Lake J.B. Thomas Sees Highest Lake Levels in Decades

by Justin Kree

NewsWest 9

LAKE J.B. THOMAS - Lake J.B. Thomas is one of the main water supply sources for the Permian Basin. With all the rain this past weekend, officials haven't seen lake levels this high in decades.

"The last time that Thomas had this much water was back in September of 1987," John Grant, General Manager for the Colorado River Municipal Water District, said.

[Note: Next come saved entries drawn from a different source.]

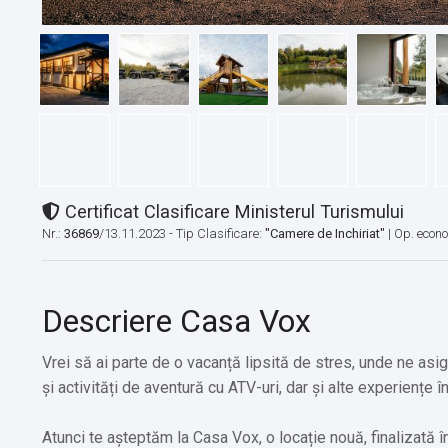
Certificat Clasificare Ministerul Turismului
Nr.:
36869
/13.11.2023 - Tip Clasificare:
"Camere de Inchiriat"
|
Op. econ
Descriere Casa Vox
Vrei să ai parte de o vacanță lipsită de stres, unde ne asig
și activități de aventură cu ATV-uri, dar și alte experiențe în
Atunci te așteptăm la Casa Vox, o locație nouă, finalizată 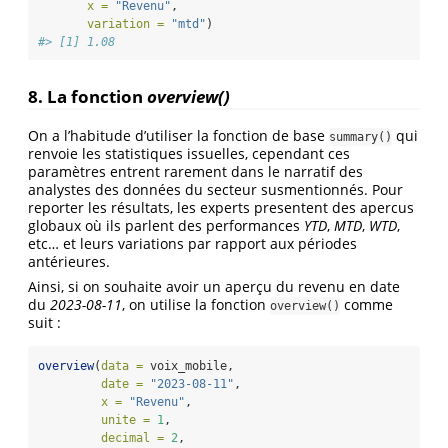
x =
"Revenu"
, 
variation =
"mtd"
)
#> [1] 1.08
8. La fonction
overview()
On a l’habitude d’utiliser la fonction de base
qui
summary()
renvoie les statistiques issuelles, cependant ces
paramètres entrent rarement dans le narratif des
analystes des données du secteur susmentionnés. Pour
reporter les résultats, les experts presentent des apercus
globaux où ils parlent des performances
YTD
,
MTD
,
WTD
,
etc… et leurs variations par rapport aux périodes
antérieures.
Ainsi, si on souhaite avoir un aperçu du revenu en date
du
2023-08-11
, on utilise la fonction
comme
overview()
suit :
overview
(
data =
 voix_mobile,
date =
"2023-08-11"
,
x =
"Revenu"
,
unite =
1
,
decimal =
2
,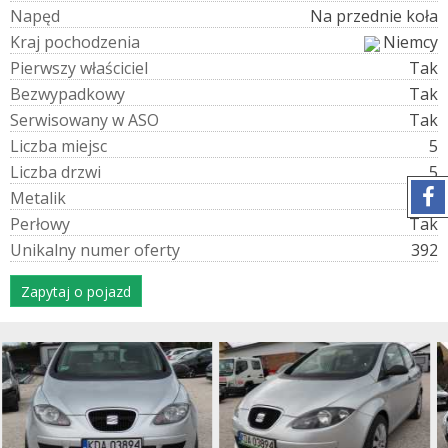
N
a
p
ę
d
Na przednie koła
K
r
a
j
p
o
c
h
o
d
z
e
n
i
a
Niemcy
P
i
e
r
w
s
z
y
w
ł
a
ś
c
i
c
i
e
l
Tak
B
e
z
w
y
p
a
d
k
o
w
y
Tak
S
e
r
w
i
s
o
w
a
n
y
w
A
S
O
Tak
L
i
c
z
b
a
m
i
e
j
s
c
5
L
i
c
z
b
a
d
r
z
w
i
5
M
e
t
a
l
i
k
Tak
P
e
r
ł
o
w
y
Tak
U
n
i
k
a
l
n
y
n
u
m
e
r
o
f
e
r
t
y
392
Zapytaj o pojazd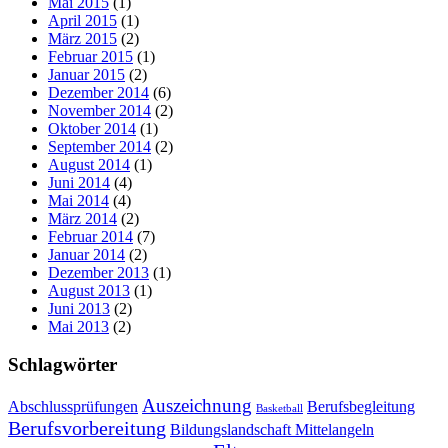
Mai 2015
(1)
April 2015
(1)
März 2015
(2)
Februar 2015
(1)
Januar 2015
(2)
Dezember 2014
(6)
November 2014
(2)
Oktober 2014
(1)
September 2014
(2)
August 2014
(1)
Juni 2014
(4)
Mai 2014
(4)
März 2014
(2)
Februar 2014
(7)
Januar 2014
(2)
Dezember 2013
(1)
August 2013
(1)
Juni 2013
(2)
Mai 2013
(2)
Schlagwörter
Auszeichnung
Abschlussprüfungen
Berufsbegleitung
Basketball
Berufsvorbereitung
Bildungslandschaft Mittelangeln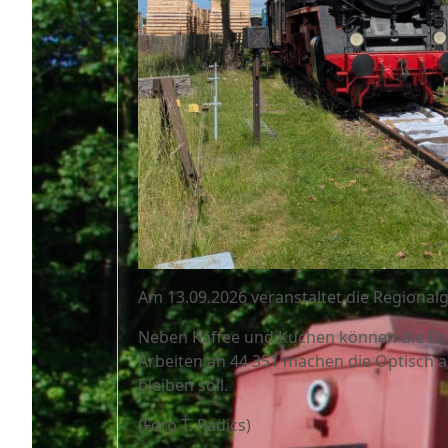
Am 13.09.2026 veranstaltet die Regiona
Neben Kaffee und Kuchen können die Besu
Arbeiten an 44 351 machen die Optisch a
bleiben soll.
(Foto T. Radics)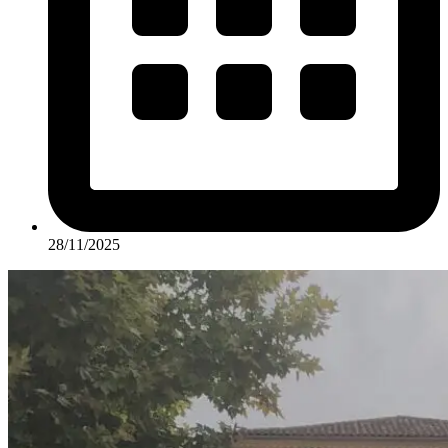
28/11/2025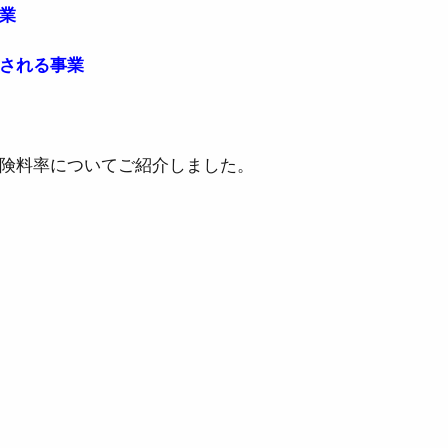
業
される事業
険料率についてご紹介しました。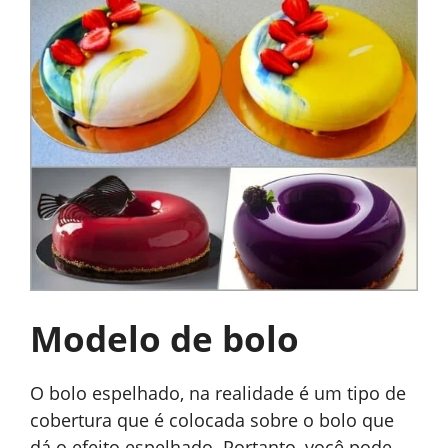
Modelo de bolo
O bolo espelhado, na realidade é um tipo de
cobertura que é colocada sobre o bolo que
dá o efeito espelhado. Portanto, você pode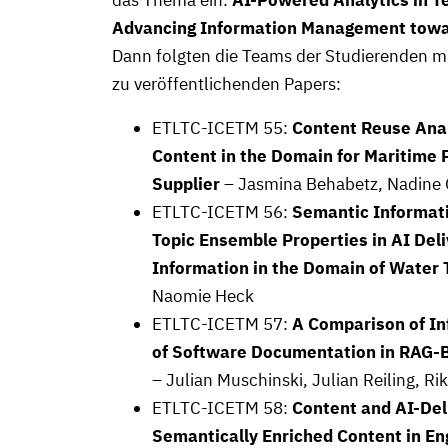
das Thema ein:
AI-Powered Analytics in T
Advancing Information Management towa
Dann folgten die Teams der Studierenden m
zu veröffentlichenden Papers:
ETLTC-ICETM 55:
Content Reuse Anal
Content in the Domain for Maritime
Supplier
– Jasmina Behabetz, Nadine
ETLTC-ICETM 56:
Semantic Informati
Topic Ensemble Properties in AI Deli
Information in the Domain of Water
Naomie Heck
ETLTC-ICETM 57:
A Comparison of In
of Software Documentation in RAG-B
– Julian Muschinski, Julian Reiling, R
ETLTC-ICETM 58:
Content and AI-Deli
Semantically Enriched Content in En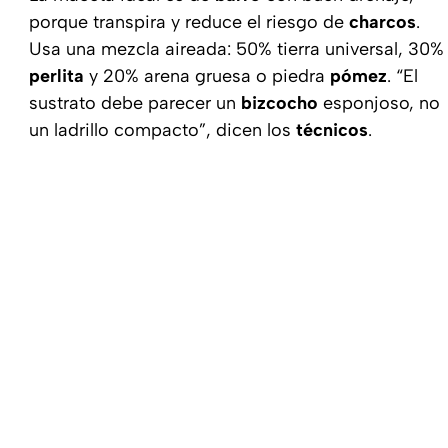
porque transpira y reduce el riesgo de
charcos
.
Usa una mezcla aireada: 50% tierra universal, 30%
perlita
y 20% arena gruesa o piedra
pómez
. “El
sustrato debe parecer un
bizcocho
esponjoso, no
un ladrillo compacto”, dicen los
técnicos
.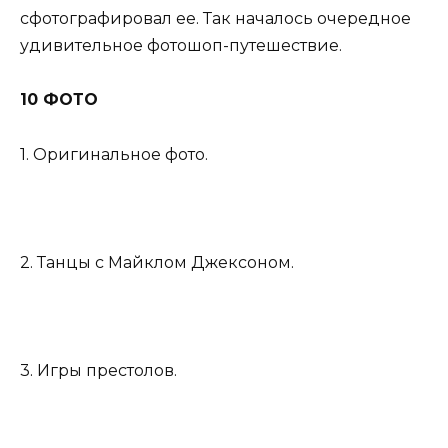
сфотографировал ее. Так началось очередное
удивительное фотошоп-путешествие.
10 ФОТО
1. Оригинальное фото.
2. Танцы с Майклом Джексоном.
3. Игры престолов.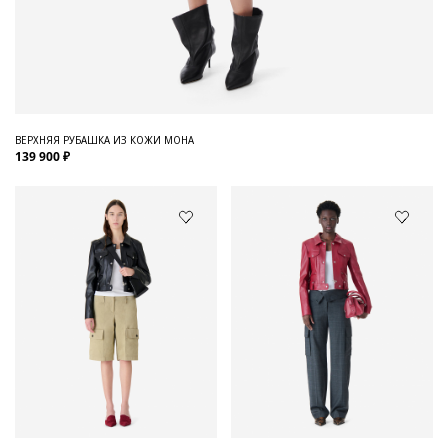
ВЕРХНЯЯ РУБАШКА ИЗ КОЖИ MOHA
139 900 ₽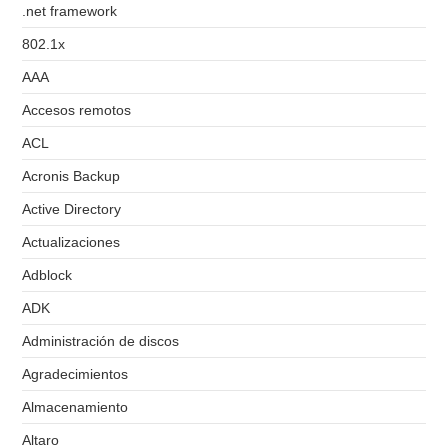
.net framework
802.1x
AAA
Accesos remotos
ACL
Acronis Backup
Active Directory
Actualizaciones
Adblock
ADK
Administración de discos
Agradecimientos
Almacenamiento
Altaro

Just a few short days of rain has allowed billions of gallons of water to replace a lake that was quickly drying up.

"Lake Thomas right now is about 45% full. Thursday, it was less than 2% full. So, this morning, Thomas has come up 35 vertical feet," Grant said.

The rest of the rain water that poured over the Thomas water shed will make its way to the lake.

"We think we'll see some more rise in the level at Lake  J.B. Thomas. It's like a big bowl. As you get more water in the bowl and the bowl is bigger at the top, it doesn't rise quite as fast," Grant said.

With all this rain, is West Texas finally out of the drought?

"The drought is not over. We want to make sure everyone understands. It took us a few years to get us into this drought and one rain is not going to get us out," Grant said.

Grant tells NewsWest 9, last week's rain will allow the area to have enough drinking water for two to three more years.